Copy the lines below exactly as they appear in the items, starting with the line that contains "family: Ixodidae" and continuing through the line that contains "scientific name: Lonicera canadensis".

RECORDS SHOWN:
>>>>>

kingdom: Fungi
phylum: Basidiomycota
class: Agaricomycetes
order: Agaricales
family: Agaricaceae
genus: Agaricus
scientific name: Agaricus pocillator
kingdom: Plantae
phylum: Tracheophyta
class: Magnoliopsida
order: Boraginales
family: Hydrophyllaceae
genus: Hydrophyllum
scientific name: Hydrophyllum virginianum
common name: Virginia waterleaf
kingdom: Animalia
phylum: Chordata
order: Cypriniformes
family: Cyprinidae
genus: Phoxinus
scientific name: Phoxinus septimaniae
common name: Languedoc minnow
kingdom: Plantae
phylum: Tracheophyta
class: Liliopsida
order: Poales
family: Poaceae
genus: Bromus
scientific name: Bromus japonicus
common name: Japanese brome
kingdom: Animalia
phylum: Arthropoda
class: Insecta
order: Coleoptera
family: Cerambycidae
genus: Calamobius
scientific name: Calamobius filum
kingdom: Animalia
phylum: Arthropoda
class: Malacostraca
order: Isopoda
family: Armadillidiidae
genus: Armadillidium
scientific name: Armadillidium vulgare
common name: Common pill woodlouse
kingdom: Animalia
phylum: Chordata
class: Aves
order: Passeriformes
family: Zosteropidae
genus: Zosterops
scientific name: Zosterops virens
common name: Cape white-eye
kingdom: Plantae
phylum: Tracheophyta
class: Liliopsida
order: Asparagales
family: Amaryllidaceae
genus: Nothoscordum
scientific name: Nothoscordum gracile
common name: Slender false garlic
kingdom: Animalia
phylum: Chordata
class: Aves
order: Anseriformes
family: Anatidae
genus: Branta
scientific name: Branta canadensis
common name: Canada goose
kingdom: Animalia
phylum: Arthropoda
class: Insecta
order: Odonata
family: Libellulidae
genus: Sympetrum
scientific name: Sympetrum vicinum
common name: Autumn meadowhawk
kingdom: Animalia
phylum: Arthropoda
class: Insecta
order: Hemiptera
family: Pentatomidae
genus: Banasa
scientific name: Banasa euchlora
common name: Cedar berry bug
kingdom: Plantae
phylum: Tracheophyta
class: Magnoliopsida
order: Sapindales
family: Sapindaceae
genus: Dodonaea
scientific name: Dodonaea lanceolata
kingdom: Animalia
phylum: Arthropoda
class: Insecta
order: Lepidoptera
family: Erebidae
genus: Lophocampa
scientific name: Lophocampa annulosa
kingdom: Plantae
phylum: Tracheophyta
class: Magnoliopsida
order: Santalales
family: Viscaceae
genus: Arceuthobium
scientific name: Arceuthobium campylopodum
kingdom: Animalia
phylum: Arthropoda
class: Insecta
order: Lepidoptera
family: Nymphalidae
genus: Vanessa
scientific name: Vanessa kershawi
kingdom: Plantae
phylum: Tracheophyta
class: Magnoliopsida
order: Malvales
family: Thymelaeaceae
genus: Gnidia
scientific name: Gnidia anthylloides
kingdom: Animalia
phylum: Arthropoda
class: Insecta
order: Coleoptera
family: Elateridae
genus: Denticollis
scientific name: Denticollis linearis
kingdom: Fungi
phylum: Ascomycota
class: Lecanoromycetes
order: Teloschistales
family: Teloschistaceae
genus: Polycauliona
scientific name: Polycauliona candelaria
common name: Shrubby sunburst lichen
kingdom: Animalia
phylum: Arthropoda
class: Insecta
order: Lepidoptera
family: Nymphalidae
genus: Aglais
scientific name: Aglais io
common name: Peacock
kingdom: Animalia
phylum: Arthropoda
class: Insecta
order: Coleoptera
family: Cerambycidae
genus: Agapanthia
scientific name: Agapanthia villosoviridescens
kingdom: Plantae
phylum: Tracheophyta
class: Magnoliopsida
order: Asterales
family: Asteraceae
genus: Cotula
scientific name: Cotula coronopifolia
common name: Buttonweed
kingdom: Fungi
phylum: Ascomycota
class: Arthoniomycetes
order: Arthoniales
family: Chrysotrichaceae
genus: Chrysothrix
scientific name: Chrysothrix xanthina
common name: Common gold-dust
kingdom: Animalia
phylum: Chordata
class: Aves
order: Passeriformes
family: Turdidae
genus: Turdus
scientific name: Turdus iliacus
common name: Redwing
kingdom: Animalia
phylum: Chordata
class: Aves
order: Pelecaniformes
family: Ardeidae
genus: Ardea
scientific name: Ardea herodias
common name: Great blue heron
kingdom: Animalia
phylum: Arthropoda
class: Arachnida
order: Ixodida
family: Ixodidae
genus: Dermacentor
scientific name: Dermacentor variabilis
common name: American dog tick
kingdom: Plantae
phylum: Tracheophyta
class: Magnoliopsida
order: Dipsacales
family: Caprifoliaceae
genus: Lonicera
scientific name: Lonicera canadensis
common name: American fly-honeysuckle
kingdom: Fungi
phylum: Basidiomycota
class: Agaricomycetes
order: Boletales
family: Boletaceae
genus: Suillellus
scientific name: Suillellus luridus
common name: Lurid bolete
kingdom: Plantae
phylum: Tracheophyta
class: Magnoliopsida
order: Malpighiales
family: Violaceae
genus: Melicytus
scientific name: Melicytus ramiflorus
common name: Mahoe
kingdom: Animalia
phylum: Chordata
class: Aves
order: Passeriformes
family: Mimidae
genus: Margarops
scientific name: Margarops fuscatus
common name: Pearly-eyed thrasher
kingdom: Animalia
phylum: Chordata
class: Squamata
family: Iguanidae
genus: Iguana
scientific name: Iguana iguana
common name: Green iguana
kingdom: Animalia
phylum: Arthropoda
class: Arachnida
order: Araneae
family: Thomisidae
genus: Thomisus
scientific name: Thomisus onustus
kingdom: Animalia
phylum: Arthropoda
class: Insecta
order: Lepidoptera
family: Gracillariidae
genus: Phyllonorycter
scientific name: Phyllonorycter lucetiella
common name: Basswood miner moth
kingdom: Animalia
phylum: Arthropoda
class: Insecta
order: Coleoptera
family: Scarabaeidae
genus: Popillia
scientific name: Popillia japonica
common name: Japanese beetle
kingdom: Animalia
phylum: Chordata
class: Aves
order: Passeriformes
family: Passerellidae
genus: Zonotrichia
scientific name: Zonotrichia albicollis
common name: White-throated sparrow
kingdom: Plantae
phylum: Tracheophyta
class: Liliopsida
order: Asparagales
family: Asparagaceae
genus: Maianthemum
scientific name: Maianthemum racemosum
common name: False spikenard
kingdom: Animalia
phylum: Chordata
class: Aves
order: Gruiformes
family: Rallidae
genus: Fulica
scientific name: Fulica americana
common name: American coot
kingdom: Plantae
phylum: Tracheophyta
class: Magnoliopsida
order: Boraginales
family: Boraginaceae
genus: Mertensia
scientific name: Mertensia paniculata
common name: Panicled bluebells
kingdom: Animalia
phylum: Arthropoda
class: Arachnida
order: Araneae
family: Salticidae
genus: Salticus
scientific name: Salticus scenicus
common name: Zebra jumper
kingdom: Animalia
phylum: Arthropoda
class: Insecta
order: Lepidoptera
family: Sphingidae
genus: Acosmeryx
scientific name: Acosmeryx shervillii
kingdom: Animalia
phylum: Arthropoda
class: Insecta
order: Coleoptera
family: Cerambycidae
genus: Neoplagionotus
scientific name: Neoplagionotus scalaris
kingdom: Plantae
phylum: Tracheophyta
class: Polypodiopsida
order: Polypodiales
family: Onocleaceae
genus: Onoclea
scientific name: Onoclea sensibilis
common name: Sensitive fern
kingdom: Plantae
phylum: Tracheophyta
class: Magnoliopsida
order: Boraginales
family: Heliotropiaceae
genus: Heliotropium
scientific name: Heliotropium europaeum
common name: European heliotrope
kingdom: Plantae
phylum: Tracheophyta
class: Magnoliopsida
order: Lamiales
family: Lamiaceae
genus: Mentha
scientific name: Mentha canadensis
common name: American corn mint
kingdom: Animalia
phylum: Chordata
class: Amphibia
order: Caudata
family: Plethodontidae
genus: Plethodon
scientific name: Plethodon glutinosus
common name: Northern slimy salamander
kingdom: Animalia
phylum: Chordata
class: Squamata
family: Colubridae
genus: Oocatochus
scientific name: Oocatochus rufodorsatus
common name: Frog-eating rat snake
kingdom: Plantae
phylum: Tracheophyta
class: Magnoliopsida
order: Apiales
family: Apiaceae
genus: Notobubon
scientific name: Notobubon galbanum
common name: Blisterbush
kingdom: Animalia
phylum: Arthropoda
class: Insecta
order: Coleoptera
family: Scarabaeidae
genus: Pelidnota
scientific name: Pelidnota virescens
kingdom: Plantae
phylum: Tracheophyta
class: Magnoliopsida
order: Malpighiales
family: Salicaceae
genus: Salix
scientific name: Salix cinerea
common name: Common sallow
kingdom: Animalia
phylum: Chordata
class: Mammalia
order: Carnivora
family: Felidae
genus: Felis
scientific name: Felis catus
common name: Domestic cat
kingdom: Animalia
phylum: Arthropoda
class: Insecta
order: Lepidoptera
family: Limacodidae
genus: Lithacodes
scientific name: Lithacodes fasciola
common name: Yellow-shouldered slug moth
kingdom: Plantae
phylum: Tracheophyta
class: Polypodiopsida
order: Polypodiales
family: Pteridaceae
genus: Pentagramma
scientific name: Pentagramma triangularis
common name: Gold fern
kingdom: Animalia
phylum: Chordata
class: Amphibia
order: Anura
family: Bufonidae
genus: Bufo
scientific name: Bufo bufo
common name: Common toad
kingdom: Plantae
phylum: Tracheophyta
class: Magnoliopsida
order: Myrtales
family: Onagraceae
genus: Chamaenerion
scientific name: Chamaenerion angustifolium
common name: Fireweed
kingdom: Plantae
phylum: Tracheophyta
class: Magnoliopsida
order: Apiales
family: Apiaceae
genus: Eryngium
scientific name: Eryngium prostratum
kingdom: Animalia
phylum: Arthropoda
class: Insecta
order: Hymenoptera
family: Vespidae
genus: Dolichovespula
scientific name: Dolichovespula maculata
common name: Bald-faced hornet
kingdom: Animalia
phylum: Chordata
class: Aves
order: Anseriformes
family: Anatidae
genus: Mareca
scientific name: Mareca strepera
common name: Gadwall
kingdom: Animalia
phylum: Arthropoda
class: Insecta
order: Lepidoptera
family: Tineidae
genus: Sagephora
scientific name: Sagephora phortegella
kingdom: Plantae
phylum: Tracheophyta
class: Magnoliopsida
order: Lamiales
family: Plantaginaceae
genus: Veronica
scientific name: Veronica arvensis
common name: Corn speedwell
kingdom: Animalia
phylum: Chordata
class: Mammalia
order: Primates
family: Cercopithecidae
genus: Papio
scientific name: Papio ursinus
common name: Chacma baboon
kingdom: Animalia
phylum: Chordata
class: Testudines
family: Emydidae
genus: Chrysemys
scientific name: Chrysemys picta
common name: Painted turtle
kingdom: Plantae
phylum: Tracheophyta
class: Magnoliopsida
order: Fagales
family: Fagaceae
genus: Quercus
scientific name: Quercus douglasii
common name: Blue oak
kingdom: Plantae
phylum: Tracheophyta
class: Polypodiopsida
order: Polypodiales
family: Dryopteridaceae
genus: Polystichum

<<<<<

RESULT OF THE TASK:
family: Ixodidae
genus: Dermacentor
scientific name: Dermacentor variabilis
common name: American dog tick
kingdom: Plantae
phylum: Tracheophyta
class: Magnoliopsida
order: Dipsacales
family: Caprifoliaceae
genus: Lonicera
scientific name: Lonicera canadensis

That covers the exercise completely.